BEGIN Available data

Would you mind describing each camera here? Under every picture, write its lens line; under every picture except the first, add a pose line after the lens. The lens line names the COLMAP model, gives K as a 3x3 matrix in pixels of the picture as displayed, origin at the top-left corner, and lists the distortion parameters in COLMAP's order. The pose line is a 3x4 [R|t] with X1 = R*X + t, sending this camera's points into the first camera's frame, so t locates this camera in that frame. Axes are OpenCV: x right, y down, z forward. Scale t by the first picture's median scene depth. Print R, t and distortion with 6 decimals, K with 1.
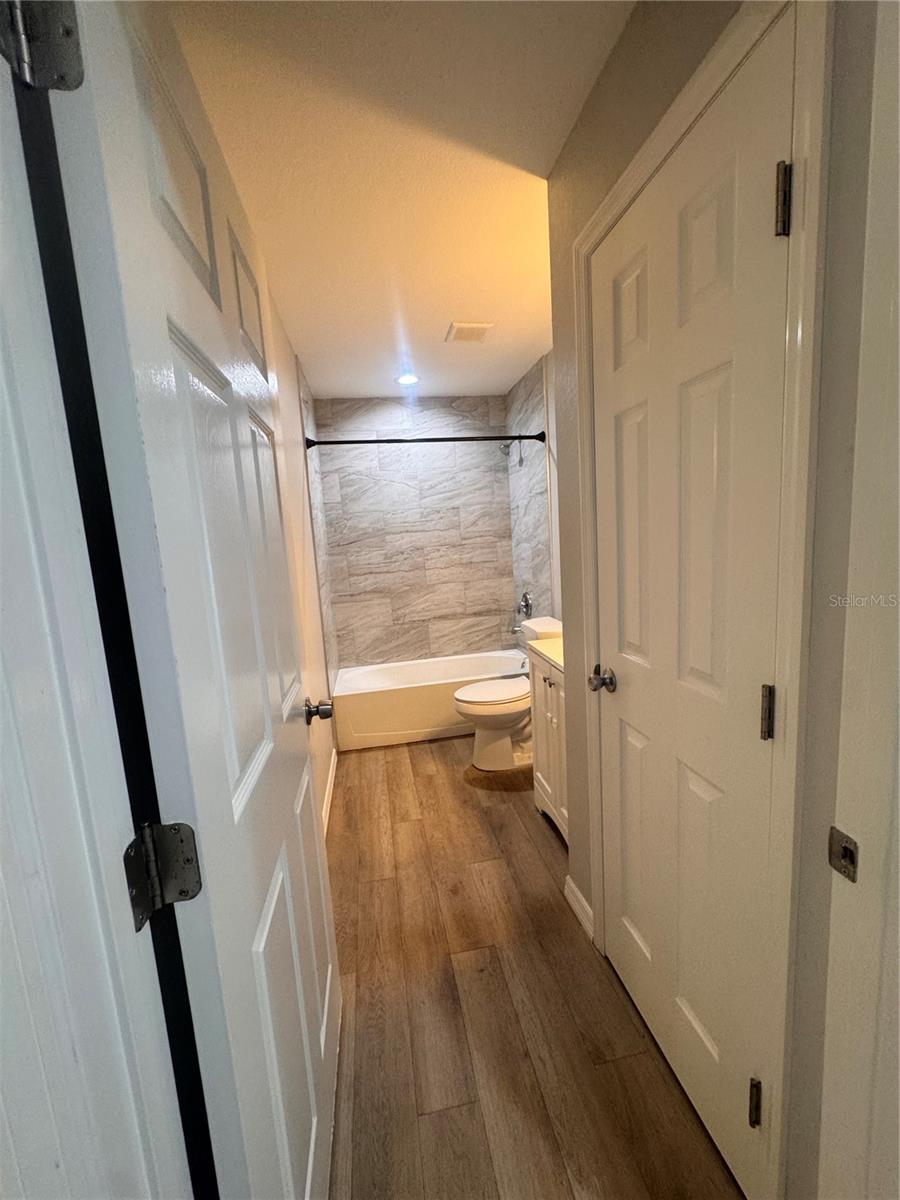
lens RADIAL K [[482.6, 0, 452.4], [0, 482.6, 596.3], [0, 0, 1]] dist [-0.000619, -0.000026]
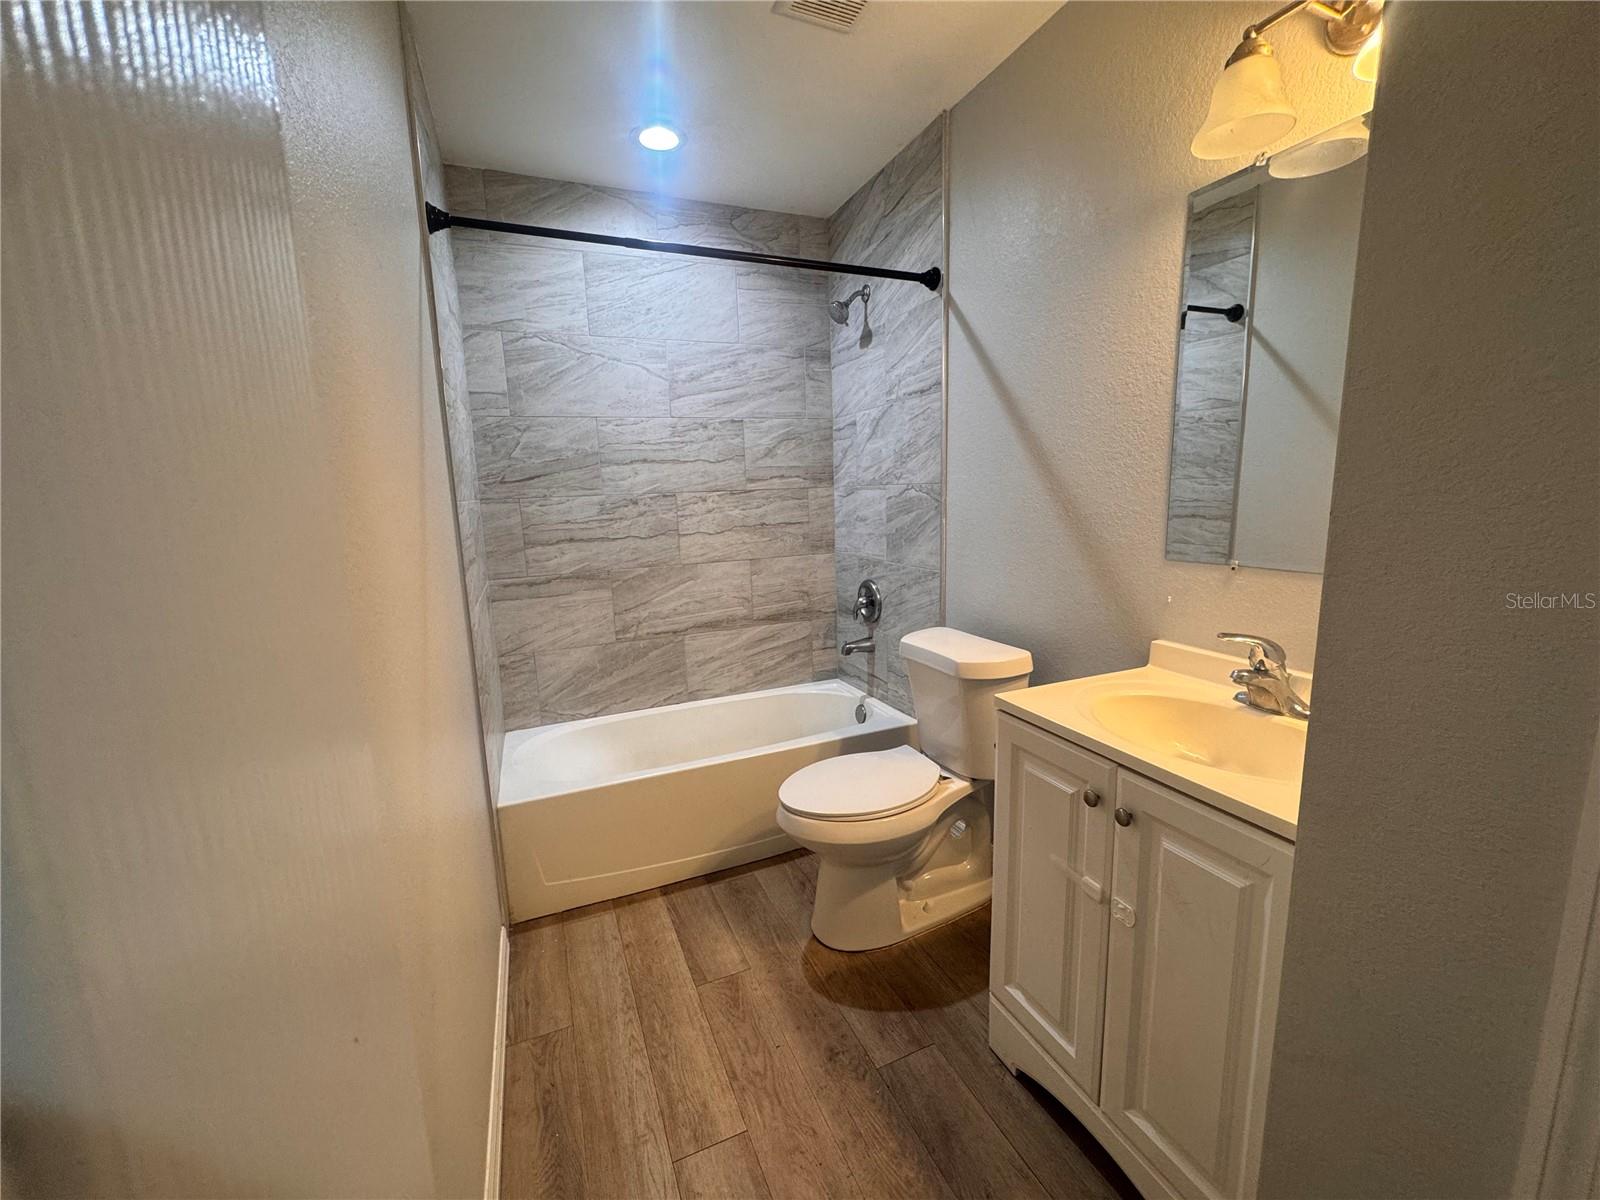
lens RADIAL K [[643.4, 0, 799.5], [0, 643.4, 596.4], [0, 0, 1]] dist [-0.000619, -0.000026]
pose [[0.974309, -0.002664, 0.225201, -0.104349], [-0.001873, 0.999800, 0.019927, -0.003900], [-0.225209, -0.019837, 0.974109, 0.343070]]
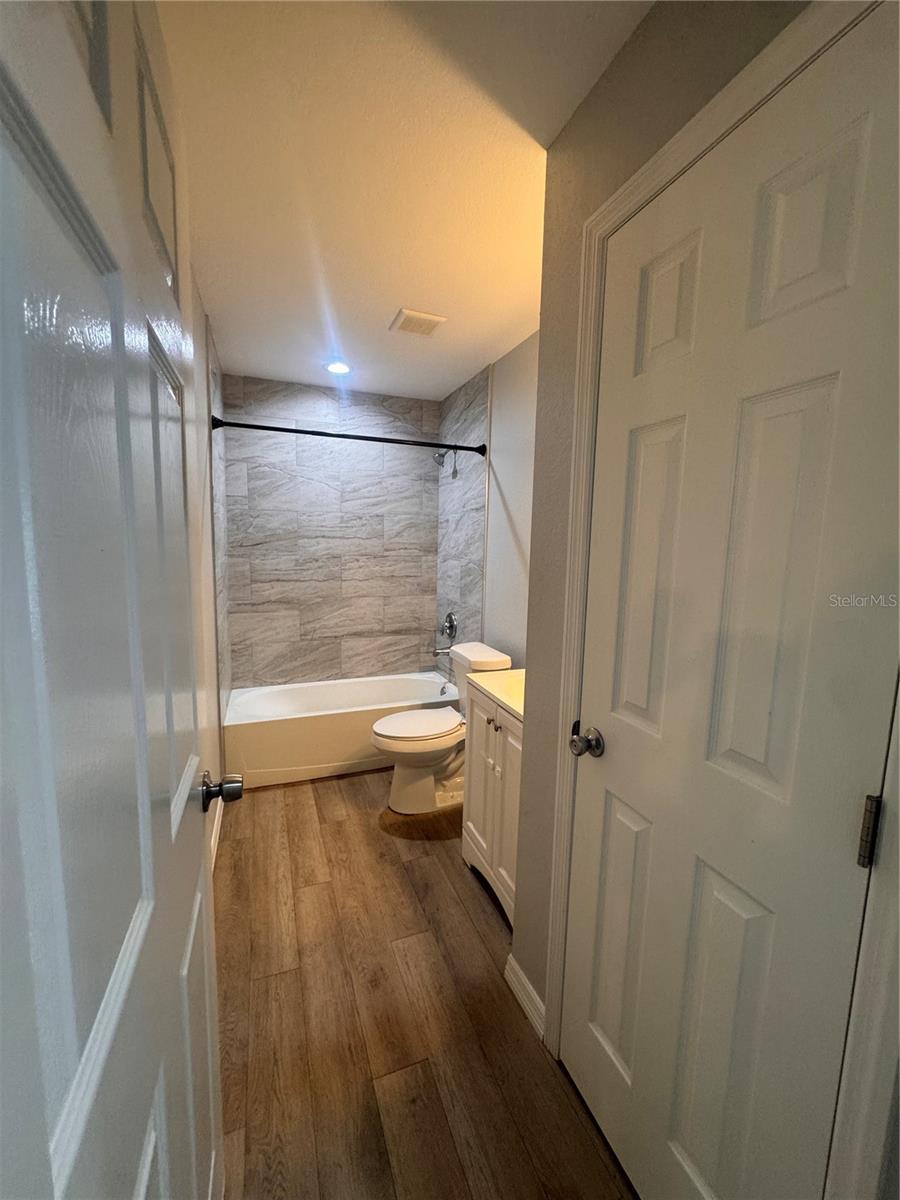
lens RADIAL K [[482.6, 0, 452.4], [0, 482.6, 596.3], [0, 0, 1]] dist [-0.000619, -0.000026]
pose [[0.977083, 0.062044, 0.203614, -0.043118], [-0.058141, 0.997993, -0.025100, -0.018603], [-0.204763, 0.012686, 0.978729, 0.093791]]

END Available data

> _Exercise details_
Set down the material once more, exactly, with the pictures omitted.

> _Your solution_
Would you mind describing each camera here? Under every picture, write its lens line; under every picture except the first, add a pose line after the lens. The lens line names the COLMAP model, gives K as a 3x3 matrix in pixels of the picture as displayed, origin at the top-left corner, and lists the distortion parameters in COLMAP's order. The pose line is a 3x4 [R|t] with X1 = R*X + t, sending this camera's points into the first camera's frame, so t locates this camera in that frame. Axes are OpenCV: x right, y down, z forward. Scale t by the first picture's median scene depth. Print R, t and distortion with 6 decimals, K with 1.
lens RADIAL K [[482.6, 0, 452.4], [0, 482.6, 596.3], [0, 0, 1]] dist [-0.000619, -0.000026]
lens RADIAL K [[643.4, 0, 799.5], [0, 643.4, 596.4], [0, 0, 1]] dist [-0.000619, -0.000026]
pose [[0.974309, -0.002664, 0.225201, -0.104349], [-0.001873, 0.999800, 0.019927, -0.003900], [-0.225209, -0.019837, 0.974109, 0.343070]]
lens RADIAL K [[482.6, 0, 452.4], [0, 482.6, 596.3], [0, 0, 1]] dist [-0.000619, -0.000026]
pose [[0.977083, 0.062044, 0.203614, -0.043118], [-0.058141, 0.997993, -0.025100, -0.018603], [-0.204763, 0.012686, 0.978729, 0.093791]]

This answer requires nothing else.